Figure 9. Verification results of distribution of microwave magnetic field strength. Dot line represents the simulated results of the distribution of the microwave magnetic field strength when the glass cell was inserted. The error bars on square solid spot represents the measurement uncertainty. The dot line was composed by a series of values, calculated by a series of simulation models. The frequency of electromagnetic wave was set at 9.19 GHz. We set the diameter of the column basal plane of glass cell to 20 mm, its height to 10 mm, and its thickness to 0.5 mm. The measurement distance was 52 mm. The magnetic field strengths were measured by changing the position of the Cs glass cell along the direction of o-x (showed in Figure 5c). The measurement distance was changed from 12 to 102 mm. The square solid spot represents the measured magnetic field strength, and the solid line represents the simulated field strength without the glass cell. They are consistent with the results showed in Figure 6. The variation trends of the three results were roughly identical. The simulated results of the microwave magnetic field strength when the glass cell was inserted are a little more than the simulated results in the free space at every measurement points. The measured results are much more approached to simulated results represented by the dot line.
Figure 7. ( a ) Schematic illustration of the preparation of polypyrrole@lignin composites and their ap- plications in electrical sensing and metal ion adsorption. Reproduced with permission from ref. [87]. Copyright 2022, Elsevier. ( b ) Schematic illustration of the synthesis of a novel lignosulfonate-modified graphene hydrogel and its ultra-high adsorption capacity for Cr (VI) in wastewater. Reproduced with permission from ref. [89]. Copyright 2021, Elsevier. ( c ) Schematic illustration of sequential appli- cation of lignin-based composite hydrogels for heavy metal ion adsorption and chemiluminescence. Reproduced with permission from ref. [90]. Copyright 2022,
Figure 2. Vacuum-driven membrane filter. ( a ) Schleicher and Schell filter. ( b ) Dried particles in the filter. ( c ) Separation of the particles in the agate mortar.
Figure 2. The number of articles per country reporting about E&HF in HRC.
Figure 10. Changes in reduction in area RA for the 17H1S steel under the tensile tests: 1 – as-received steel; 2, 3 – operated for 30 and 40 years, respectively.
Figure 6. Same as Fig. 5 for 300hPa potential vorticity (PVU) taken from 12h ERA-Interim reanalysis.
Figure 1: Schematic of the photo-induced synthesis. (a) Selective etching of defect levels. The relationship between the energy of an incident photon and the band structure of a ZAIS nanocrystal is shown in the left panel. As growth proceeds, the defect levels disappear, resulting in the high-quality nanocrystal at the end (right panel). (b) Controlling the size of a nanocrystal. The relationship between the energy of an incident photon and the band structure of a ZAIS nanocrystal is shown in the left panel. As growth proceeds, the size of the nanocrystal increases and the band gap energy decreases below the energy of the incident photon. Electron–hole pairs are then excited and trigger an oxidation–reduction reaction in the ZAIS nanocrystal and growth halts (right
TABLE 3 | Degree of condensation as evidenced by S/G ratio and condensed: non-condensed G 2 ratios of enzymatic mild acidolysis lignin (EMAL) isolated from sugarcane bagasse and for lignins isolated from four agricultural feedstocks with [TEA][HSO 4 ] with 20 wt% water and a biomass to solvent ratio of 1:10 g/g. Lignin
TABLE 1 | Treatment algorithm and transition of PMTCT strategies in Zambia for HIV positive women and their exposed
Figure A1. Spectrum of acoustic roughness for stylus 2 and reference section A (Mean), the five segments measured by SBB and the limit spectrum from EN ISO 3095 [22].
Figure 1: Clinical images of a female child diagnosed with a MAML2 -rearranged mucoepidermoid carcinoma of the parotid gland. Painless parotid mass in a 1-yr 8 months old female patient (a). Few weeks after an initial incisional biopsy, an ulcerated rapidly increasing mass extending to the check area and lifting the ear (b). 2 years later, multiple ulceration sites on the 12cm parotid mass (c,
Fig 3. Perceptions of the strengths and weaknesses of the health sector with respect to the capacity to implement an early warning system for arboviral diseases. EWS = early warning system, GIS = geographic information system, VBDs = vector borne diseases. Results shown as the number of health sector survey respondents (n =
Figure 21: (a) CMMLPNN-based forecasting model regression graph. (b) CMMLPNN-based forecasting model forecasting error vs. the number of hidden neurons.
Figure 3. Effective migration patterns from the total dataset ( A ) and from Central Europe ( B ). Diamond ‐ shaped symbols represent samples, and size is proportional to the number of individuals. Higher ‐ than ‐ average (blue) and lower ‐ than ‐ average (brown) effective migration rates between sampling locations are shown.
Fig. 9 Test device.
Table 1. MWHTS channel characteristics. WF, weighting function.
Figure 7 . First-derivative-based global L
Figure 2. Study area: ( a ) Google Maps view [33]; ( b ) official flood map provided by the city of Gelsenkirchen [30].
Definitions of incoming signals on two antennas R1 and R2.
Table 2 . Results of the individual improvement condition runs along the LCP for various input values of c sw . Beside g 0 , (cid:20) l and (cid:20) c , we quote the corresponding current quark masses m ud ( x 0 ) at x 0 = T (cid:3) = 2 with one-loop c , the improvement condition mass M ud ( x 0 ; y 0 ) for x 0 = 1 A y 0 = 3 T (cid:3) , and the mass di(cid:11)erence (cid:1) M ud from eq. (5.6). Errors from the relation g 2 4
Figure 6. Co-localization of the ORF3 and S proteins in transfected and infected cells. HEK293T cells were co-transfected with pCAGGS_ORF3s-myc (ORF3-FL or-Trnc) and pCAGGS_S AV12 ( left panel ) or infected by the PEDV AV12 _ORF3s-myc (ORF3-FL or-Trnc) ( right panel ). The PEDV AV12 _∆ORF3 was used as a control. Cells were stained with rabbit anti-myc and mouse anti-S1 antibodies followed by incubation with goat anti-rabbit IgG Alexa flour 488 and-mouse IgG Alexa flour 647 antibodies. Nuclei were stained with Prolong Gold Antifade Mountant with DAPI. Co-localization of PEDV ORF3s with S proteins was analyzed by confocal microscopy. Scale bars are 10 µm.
+ + + + + + +
* [EXERCISE OBJECTIVE] Would you restate exactly the lines of the material above, from its opening line through the line with "Figure 7. ( a", and output only those?

* [OUTPUT BELOW]
Figure 9. Verification results of distribution of microwave magnetic field strength. Dot line represents the simulated results of the distribution of the microwave magnetic field strength when the glass cell was inserted. The error bars on square solid spot represents the measurement uncertainty. The dot line was composed by a series of values, calculated by a series of simulation models. The frequency of electromagnetic wave was set at 9.19 GHz. We set the diameter of the column basal plane of glass cell to 20 mm, its height to 10 mm, and its thickness to 0.5 mm. The measurement distance was 52 mm. The magnetic field strengths were measured by changing the position of the Cs glass cell along the direction of o-x (showed in Figure 5c). The measurement distance was changed from 12 to 102 mm. The square solid spot represents the measured magnetic field strength, and the solid line represents the simulated field strength without the glass cell. They are consistent with the results showed in Figure 6. The variation trends of the three results were roughly identical. The simulated results of the microwave magnetic field strength when the glass cell was inserted are a little more than the simulated results in the free space at every measurement points. The measured results are much more approached to simulated results represented by the dot line.
Figure 7. ( a ) Schematic illustration of the preparation of polypyrrole@lignin composites and their ap- plications in electrical sensing and metal ion adsorption. Reproduced with permission from ref. [87]. Copyright 2022, Elsevier. ( b ) Schematic illustration of the synthesis of a novel lignosulfonate-modified graphene hydrogel and its ultra-high adsorption capacity for Cr (VI) in wastewater. Reproduced with permission from ref. [89]. Copyright 2021, Elsevier. ( c ) Schematic illustration of sequential appli- cation of lignin-based composite hydrogels for heavy metal ion adsorption and chemiluminescence. Reproduced with permission from ref. [90]. Copyright 2022,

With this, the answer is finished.